Continuing this trend in recent years, J.K. Rowling approached the witch archetype in her Harry Potter series with reverence for the scholarship required to be a practicing witch, defying stereotypes in her nuanced representation of Hermione Granger. Similarly, screenwriter Linda Woolverton updated Sleeping Beauty to humanize the story of its witch antagonist in a 2014 adaptation for Disney’s Maleficent, a film which breaks through the “good witch/bad witch” binary once and for all.
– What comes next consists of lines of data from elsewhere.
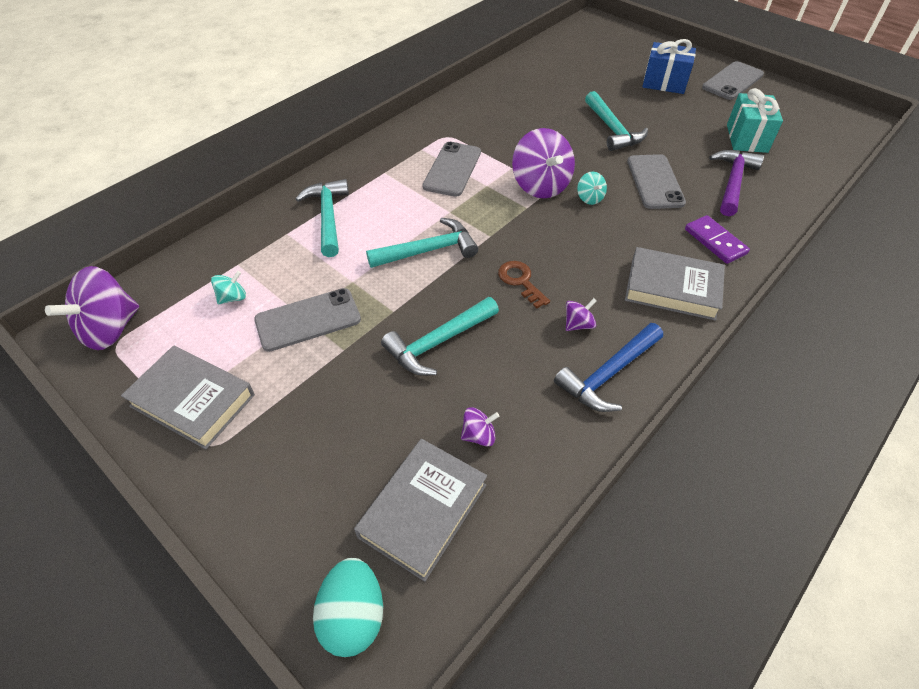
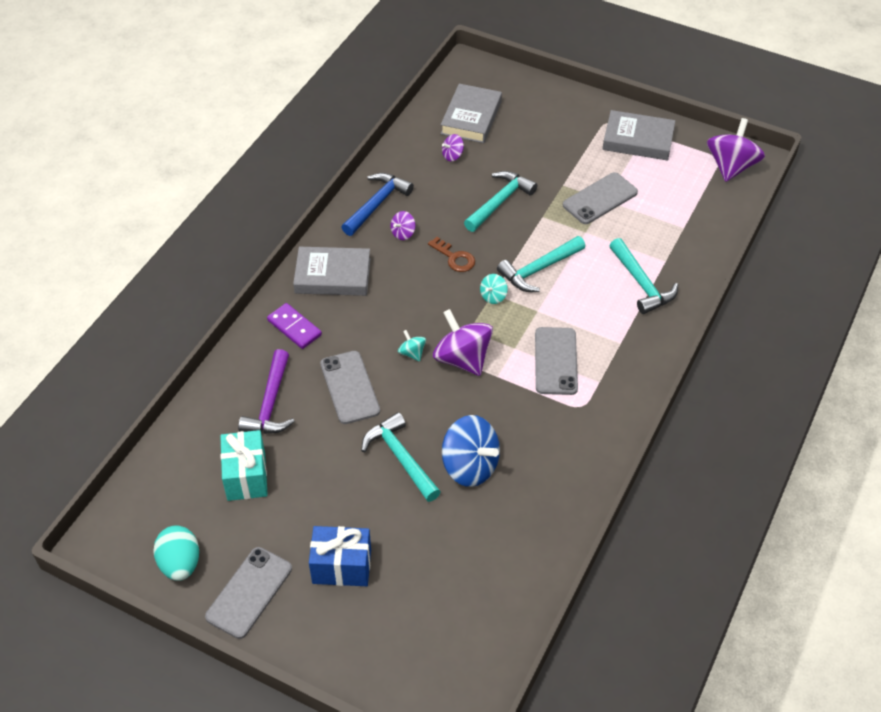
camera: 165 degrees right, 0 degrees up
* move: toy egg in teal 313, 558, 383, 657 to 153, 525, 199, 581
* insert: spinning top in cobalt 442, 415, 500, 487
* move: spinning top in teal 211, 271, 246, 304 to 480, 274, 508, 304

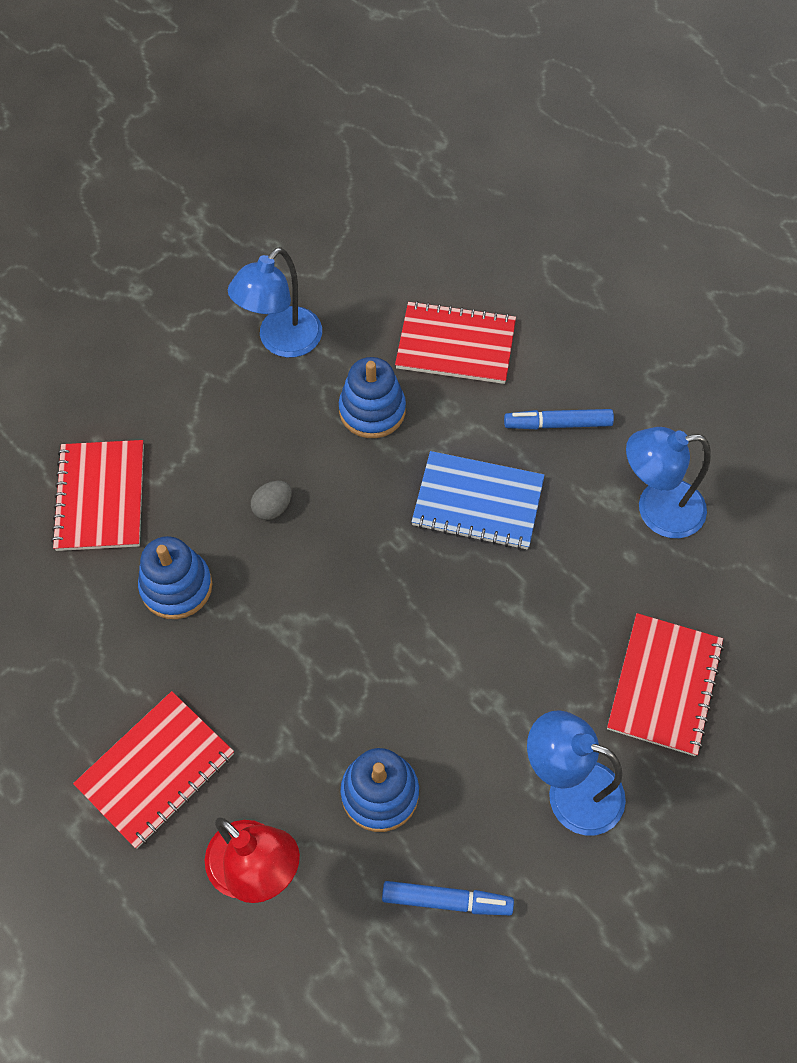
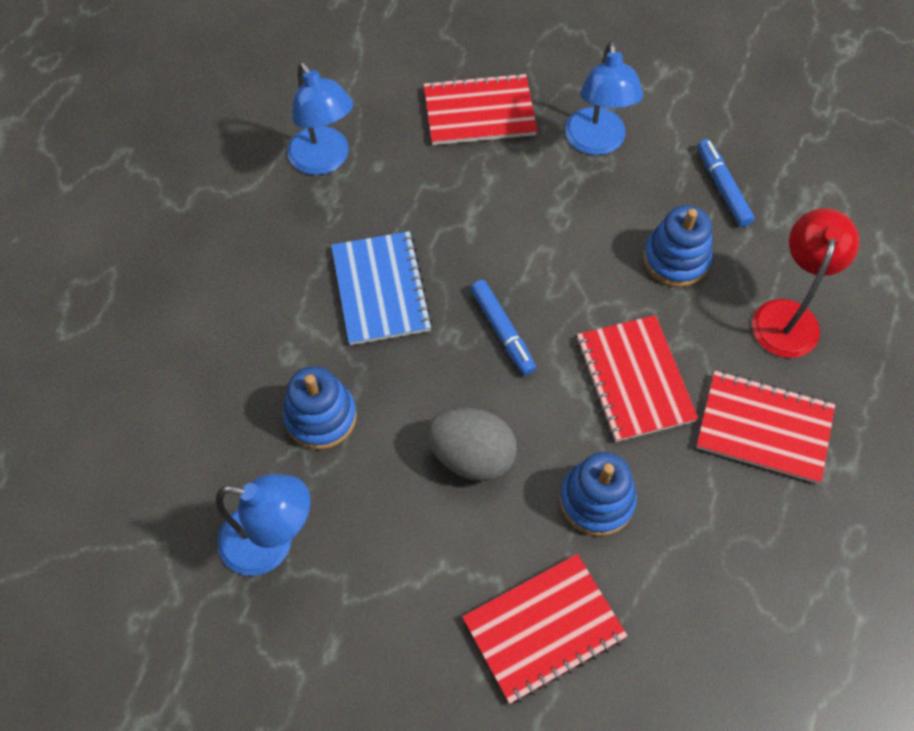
camera: 115 degrees left, 0 degrees up
* resize: toy egg in gray 251, 481, 292, 520 = 426, 408, 517, 481 x1.90
* move: marker in cobalt 504, 409, 614, 429 to 471, 280, 536, 375
* move: notebook in scarlet 395, 301, 516, 384 to 576, 315, 698, 442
Granted, contemporary television and film still employ dangerous clichés about femininity to sell a less political and more palatable version of the witch, but the rise of feminism in popular culture has made these choices less viable. From The Witches Of Eastwick and Buffy The Vampire Slayer to Penny Dreadful and American Horror Story: Coven, depictions of the witch have simultaneously opened old wounds of female oppression, and helped raise awareness about the egregious wrongs women have endured throughout history—many of which continue to this day.
Accusations of witchcraft were once used to police female behavior (and still are in a staggering number of countries around the world), but now more than ever, witches have become symbols of women rising up against the odds. As long as reproductive rights, wage equality, sexual freedom and sexual assault remain major issues in feminist struggle, the witch will remain an archetypal expression of our frustrations and of our strides for power beyond patriarchy.